Collected data -
◇ ◇ ◇ ◇ ◇

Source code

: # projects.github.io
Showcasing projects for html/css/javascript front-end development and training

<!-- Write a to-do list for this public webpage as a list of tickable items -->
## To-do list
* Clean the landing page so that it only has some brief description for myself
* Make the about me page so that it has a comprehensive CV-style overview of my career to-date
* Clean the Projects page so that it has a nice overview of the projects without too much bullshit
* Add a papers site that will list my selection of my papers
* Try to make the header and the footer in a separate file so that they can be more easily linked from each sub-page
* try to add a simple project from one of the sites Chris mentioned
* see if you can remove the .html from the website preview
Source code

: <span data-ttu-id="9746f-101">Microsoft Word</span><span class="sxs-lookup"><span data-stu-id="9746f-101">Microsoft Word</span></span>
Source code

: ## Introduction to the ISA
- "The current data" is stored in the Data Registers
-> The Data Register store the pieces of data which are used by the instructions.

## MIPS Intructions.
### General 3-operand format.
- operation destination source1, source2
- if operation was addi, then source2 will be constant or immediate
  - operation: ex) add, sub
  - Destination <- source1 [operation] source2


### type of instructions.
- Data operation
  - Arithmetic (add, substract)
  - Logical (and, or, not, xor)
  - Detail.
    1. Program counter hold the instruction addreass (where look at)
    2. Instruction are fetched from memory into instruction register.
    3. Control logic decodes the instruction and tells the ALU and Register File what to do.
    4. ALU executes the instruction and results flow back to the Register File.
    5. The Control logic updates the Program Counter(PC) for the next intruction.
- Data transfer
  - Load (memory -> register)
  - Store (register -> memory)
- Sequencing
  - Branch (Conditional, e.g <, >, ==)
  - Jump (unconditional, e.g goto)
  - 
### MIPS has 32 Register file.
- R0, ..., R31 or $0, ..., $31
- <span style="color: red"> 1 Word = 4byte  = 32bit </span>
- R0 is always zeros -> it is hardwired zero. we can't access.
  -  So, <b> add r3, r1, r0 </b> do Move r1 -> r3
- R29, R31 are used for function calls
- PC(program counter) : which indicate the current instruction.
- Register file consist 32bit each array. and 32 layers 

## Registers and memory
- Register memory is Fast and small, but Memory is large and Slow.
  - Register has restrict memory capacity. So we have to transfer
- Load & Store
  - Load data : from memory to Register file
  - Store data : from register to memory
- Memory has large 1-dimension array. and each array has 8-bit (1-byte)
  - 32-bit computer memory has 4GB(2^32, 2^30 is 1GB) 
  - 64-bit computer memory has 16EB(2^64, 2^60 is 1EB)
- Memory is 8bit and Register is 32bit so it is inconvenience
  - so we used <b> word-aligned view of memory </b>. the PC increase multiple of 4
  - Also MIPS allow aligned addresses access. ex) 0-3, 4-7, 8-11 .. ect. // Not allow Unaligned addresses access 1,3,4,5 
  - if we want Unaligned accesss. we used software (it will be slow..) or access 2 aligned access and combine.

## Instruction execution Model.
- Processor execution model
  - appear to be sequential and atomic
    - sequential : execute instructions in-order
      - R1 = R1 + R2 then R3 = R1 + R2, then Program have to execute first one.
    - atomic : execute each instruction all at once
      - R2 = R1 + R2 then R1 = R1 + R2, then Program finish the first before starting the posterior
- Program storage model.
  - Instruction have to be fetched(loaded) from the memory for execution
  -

◇ ◇ ◇ ◇ ◇

Exercise - Only an exact transcription of all the entries will do.

Written answer -
Source code

: # projects.github.io
Showcasing projects for html/css/javascript front-end development and training

<!-- Write a to-do list for this public webpage as a list of tickable items -->
## To-do list
* Clean the landing page so that it only has some brief description for myself
* Make the about me page so that it has a comprehensive CV-style overview of my career to-date
* Clean the Projects page so that it has a nice overview of the projects without too much bullshit
* Add a papers site that will list my selection of my papers
* Try to make the header and the footer in a separate file so that they can be more easily linked from each sub-page
* try to add a simple project from one of the sites Chris mentioned
* see if you can remove the .html from the website preview
Source code

: <span data-ttu-id="9746f-101">Microsoft Word</span><span class="sxs-lookup"><span data-stu-id="9746f-101">Microsoft Word</span></span>
Source code

: ## Introduction to the ISA
- "The current data" is stored in the Data Registers
-> The Data Register store the pieces of data which are used by the instructions.

## MIPS Intructions.
### General 3-operand format.
- operation destination source1, source2
- if operation was addi, then source2 will be constant or immediate
  - operation: ex) add, sub
  - Destination <- source1 [operation] source2


### type of instructions.
- Data operation
  - Arithmetic (add, substract)
  - Logical (and, or, not, xor)
  - Detail.
    1. Program counter hold the instruction addreass (where look at)
    2. Instruction are fetched from memory into instruction register.
    3. Control logic decodes the instruction and tells the ALU and Register File what to do.
    4. ALU executes the instruction and results flow back to the Register File.
    5. The Control logic updates the Program Counter(PC) for the next intruction.
- Data transfer
  - Load (memory -> register)
  - Store (register -> memory)
- Sequencing
  - Branch (Conditional, e.g <, >, ==)
  - Jump (unconditional, e.g goto)
  - 
### MIPS has 32 Register file.
- R0, ..., R31 or $0, ..., $31
- <span style="color: red"> 1 Word = 4byte  = 32bit </span>
- R0 is always zeros -> it is hardwired zero. we can't access.
  -  So, <b> add r3, r1, r0 </b> do Move r1 -> r3
- R29, R31 are used for function calls
- PC(program counter) : which indicate the current instruction.
- Register file consist 32bit each array. and 32 layers 

## Registers and memory
- Register memory is Fast and small, but Memory is large and Slow.
  - Register has restrict memory capacity. So we have to transfer
- Load & Store
  - Load data : from memory to Register file
  - Store data : from register to memory
- Memory has large 1-dimension array. and each array has 8-bit (1-byte)
  - 32-bit computer memory has 4GB(2^32, 2^30 is 1GB) 
  - 64-bit computer memory has 16EB(2^64, 2^60 is 1EB)
- Memory is 8bit and Register is 32bit so it is inconvenience
  - so we used <b> word-aligned view of memory </b>. the PC increase multiple of 4
  - Also MIPS allow aligned addresses access. ex) 0-3, 4-7, 8-11 .. ect. // Not allow Unaligned addresses access 1,3,4,5 
  - if we want Unaligned accesss. we used software (it will be slow..) or access 2 aligned access and combine.

## Instruction execution Model.
- Processor execution model
  - appear to be sequential and atomic
    - sequential : execute instructions in-order
      - R1 = R1 + R2 then R3 = R1 + R2, then Program have to execute first one.
    - atomic : execute each instruction all at once
      - R2 = R1 + R2 then R1 = R1 + R2, then Program finish the first before starting the posterior
- Program storage model.
  - Instruction have to be fetched(loaded) from the memory for execution
  -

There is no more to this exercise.